══ 本文

高峰・湯の丸スキーツアー 2002年3月21日 - 24日 一般旅館利用

3月21日 曇

新幹線あさまは東京駅ではがらがらだったが大宮でほぼ満席となった。車窓からはそこここで満開の桜が見られた。この頃は、気象観測史上、記録的に桜の開花が早いという報道でもちきりであった。
佐久平で降りる人は少なかった。駅から浅間山を見上げるとまっくろだ。昨年と比較して、明らかに雪が少ない。
アサマ2000パークスキー場で例によって高峰温泉の送迎雪上車で宿に向かう。宿で軽く荷造りをしたあと、いよいよ出発だ。

10:47 高峰温泉発(高度計:1940m, 温度計:10.2℃)

がりがり道
がりがり道
池の平湿原に向かう。まずは軽く足慣らしということで、今日は林道を歩くことにした。
まずは最初の下り。去年いきなりすっ転んだ苦い記憶の残るところだが、難なくクリア。エッジの威力をあらためて思い知った。
しかし雪がない。山肌は草がむき出しである。ところどころ落石があり、土に染まった雪が茶色くなっている。
しかもガチガチである。どうにも歩きづらい。展望はまあまあで、雲の中に八ヶ岳がぼーっとかすんで見えた。

12:06 兎平(2045m, 6.8℃)

池の平への斜面
池の平への斜面
相棒Kの板はウロコが上手く効かせられないようだ。つるつる滑りながらそれでもなんとか兎平に到着した。
池の平湿原への下り斜面にはちゃんと雪が残っていた。昨年はクロカンで曲がれず、斜滑降 - キックターンの連続で45分もかかった斜面だ。この板ではどうだろう。軽くお茶をしたあと、いざ、滑降だ。

12:47 池の平湿原(2000m, 6.0℃)

草の見える池の平湿原
草の見える池の平湿原
斜面はわずか数分でクリアできた。しかも一度も転ばなかった。テクニックではなく板のおかげなのだが、とても嬉しい。テレマークスキーにしてよかったー。

════

## 課題一覧:
(A) 本文の「新幹線あさまは東京駅ではがら」から「10:47 高峰温泉発(高度計:1940m, 温度計:10.2℃)」までを、一字一句変えずに出力してください。
(B) 本文に基づいて、次の問いに答えてください。
(i) 高峰温泉を出発した時刻は何時何分ですか。
(ii) 兎平の高度計の値はいくつでしたか。
(iii) 昨年、池の平湿原への下り斜面には何分かかりましたか。

══ 資料一覧

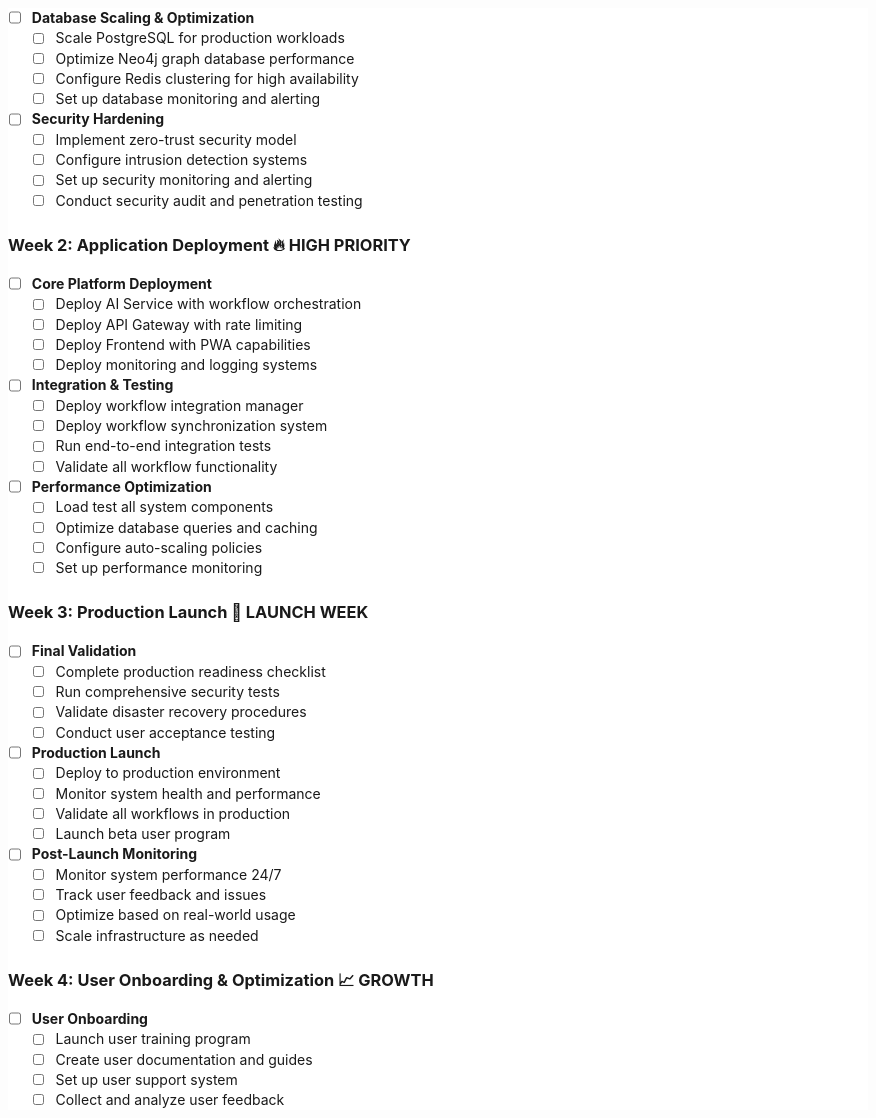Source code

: - [ ] **Database Scaling & Optimization**
  - [ ] Scale PostgreSQL for production workloads
  - [ ] Optimize Neo4j graph database performance
  - [ ] Configure Redis clustering for high availability
  - [ ] Set up database monitoring and alerting

- [ ] **Security Hardening**
  - [ ] Implement zero-trust security model
  - [ ] Configure intrusion detection systems
  - [ ] Set up security monitoring and alerting
  - [ ] Conduct security audit and penetration testing

### **Week 2: Application Deployment** 🔥 **HIGH PRIORITY**
- [ ] **Core Platform Deployment**
  - [ ] Deploy AI Service with workflow orchestration
  - [ ] Deploy API Gateway with rate limiting
  - [ ] Deploy Frontend with PWA capabilities
  - [ ] Deploy monitoring and logging systems

- [ ] **Integration & Testing**
  - [ ] Deploy workflow integration manager
  - [ ] Deploy workflow synchronization system
  - [ ] Run end-to-end integration tests
  - [ ] Validate all workflow functionality

- [ ] **Performance Optimization**
  - [ ] Load test all system components
  - [ ] Optimize database queries and caching
  - [ ] Configure auto-scaling policies
  - [ ] Set up performance monitoring

### **Week 3: Production Launch** 🎯 **LAUNCH WEEK**
- [ ] **Final Validation**
  - [ ] Complete production readiness checklist
  - [ ] Run comprehensive security tests
  - [ ] Validate disaster recovery procedures
  - [ ] Conduct user acceptance testing

- [ ] **Production Launch**
  - [ ] Deploy to production environment
  - [ ] Monitor system health and performance
  - [ ] Validate all workflows in production
  - [ ] Launch beta user program

- [ ] **Post-Launch Monitoring**
  - [ ] Monitor system performance 24/7
  - [ ] Track user feedback and issues
  - [ ] Optimize based on real-world usage
  - [ ] Scale infrastructure as needed

### **Week 4: User Onboarding & Optimization** 📈 **GROWTH**
- [ ] **User Onboarding**
  - [ ] Launch user training program
  - [ ] Create user documentation and guides
  - [ ] Set up user support system
  - [ ] Collect and analyze user feedback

════

## 解答:
(A)
新幹線あさまは東京駅ではがらがらだったが大宮でほぼ満席となった。車窓からはそこここで満開の桜が見られた。この頃は、気象観測史上、記録的に桜の開花が早いという報道でもちきりであった。
佐久平で降りる人は少なかった。駅から浅間山を見上げるとまっくろだ。昨年と比較して、明らかに雪が少ない。
アサマ2000パークスキー場で例によって高峰温泉の送迎雪上車で宿に向かう。宿で軽く荷造りをしたあと、いよいよ出発だ。

10:47 高峰温泉発(高度計:1940m, 温度計:10.2℃)

(B)
(i) 10時47分
(ii) 2045m
(iii) 45分